The redo snippets outline processing redo records. During normal processing of loading, deleting and replacing data the Senzing engine may determine additional work needs to be completed for an entity. There are times the Senzing engine will decide to defer this additional work. Examples of why this may happen include:
- Records loaded in parallel are clustering around the same entities causing contention
- Automatic corrections
- Cleansing decisions made on attributes determined to no longer be useful for entity resolution
When an entity requires additional work a record is automatically created in the system indicating this requirement. These records are called redo records. Redo records need to be periodically or continuously checked for and processed. Periodically is suitable after manipulating smaller portions of data, for example, at the end of a batch load of data. In contrast, a continuous process checking for and processing redo records is suitable in a streaming system that is constantly manipulating data.

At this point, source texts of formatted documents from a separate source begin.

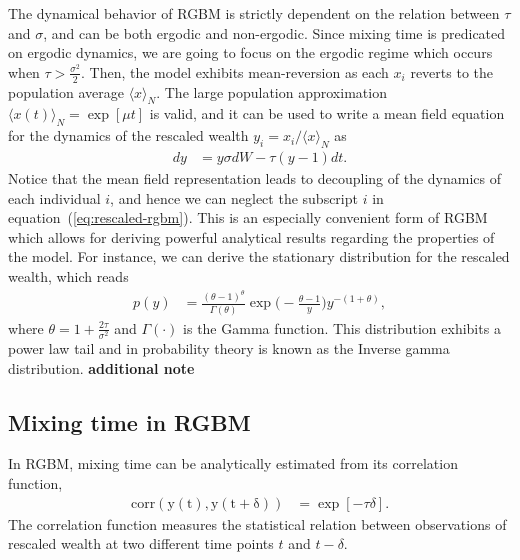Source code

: \documentclass[11pt]{article}
\numberwithin{equation}{section}
\begin{document}
The dynamical behavior of RGBM is strictly dependent on the relation between $\tau$ and $\sigma$, and can be both ergodic and non-ergodic. Since mixing time is predicated on ergodic dynamics, we are going to focus on the ergodic regime which occurs when $\tau > \frac{\sigma^2}{2}$. Then, the model exhibits mean-reversion as each $x_i$ reverts to the population average $\langle x \rangle_N$. The large population approximation $\langle x(t) \rangle_N = \exp \left[\mu t\right]$ is valid, and it can be used to write a mean field equation for the dynamics of the rescaled wealth $y_i = x_i / \langle x \rangle_N$ as
\begin{align}
    d y &=   y \sigma d W - \tau (y - 1) dt.
    \label{eq:rescaled-rgbm}
\end{align}
Notice that the mean field representation leads to decoupling of the dynamics of each individual $i$, and hence we can neglect the subscript $i$ in equation~(\ref{eq:rescaled-rgbm}). This is an especially convenient form of RGBM which allows for deriving powerful analytical results regarding the properties of the model. For instance, we can derive  the stationary distribution for the rescaled wealth, which reads
\begin{align}
    p(y) &= \frac{(\theta - 1)^{\theta}}{\Gamma(\theta)} \exp{\big(-\frac{\theta - 1}{y}\big)} y^{-(1+\theta)},
    \label{eq:stationary-distributin}
\end{align}
where $\theta = 1 + \frac{2 \tau}{\sigma^2}$ and $\Gamma(\cdot)$ is the Gamma function.
This distribution exhibits a power law tail and in probability theory is known as the Inverse gamma distribution. \textbf{additional note}

\subsection{Mixing time in RGBM}

In RGBM, mixing time can be analytically estimated from its correlation function,
\begin{align}
    \mathrm{corr(y(t), y(t+\delta))} &= \exp\left[ -\tau \delta \right].
    \label{eq:rgbm-correlation}
\end{align}
The correlation function measures the statistical relation between observations of rescaled wealth at two different time points $t$ and $t-\delta$. 
\end{document}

In general, it is recommended to have a continuous redo process checking for any redo records to process and processing them.
- add_with_redo.py
- Read and load source records from a file and then process any redo records.
- redo_continuous_futures.py
- Continuously monitor for redo records to process using multiple threads.
- redo_continuous.py
- Basic example of continuously monitoring for redo records to process.
- redo_with_info_continuous.py
- Continuously monitor for redo records to process.
- Collect the response using the SZ_WITH_INFO flag on the
process_redo_record()method and write it to a file.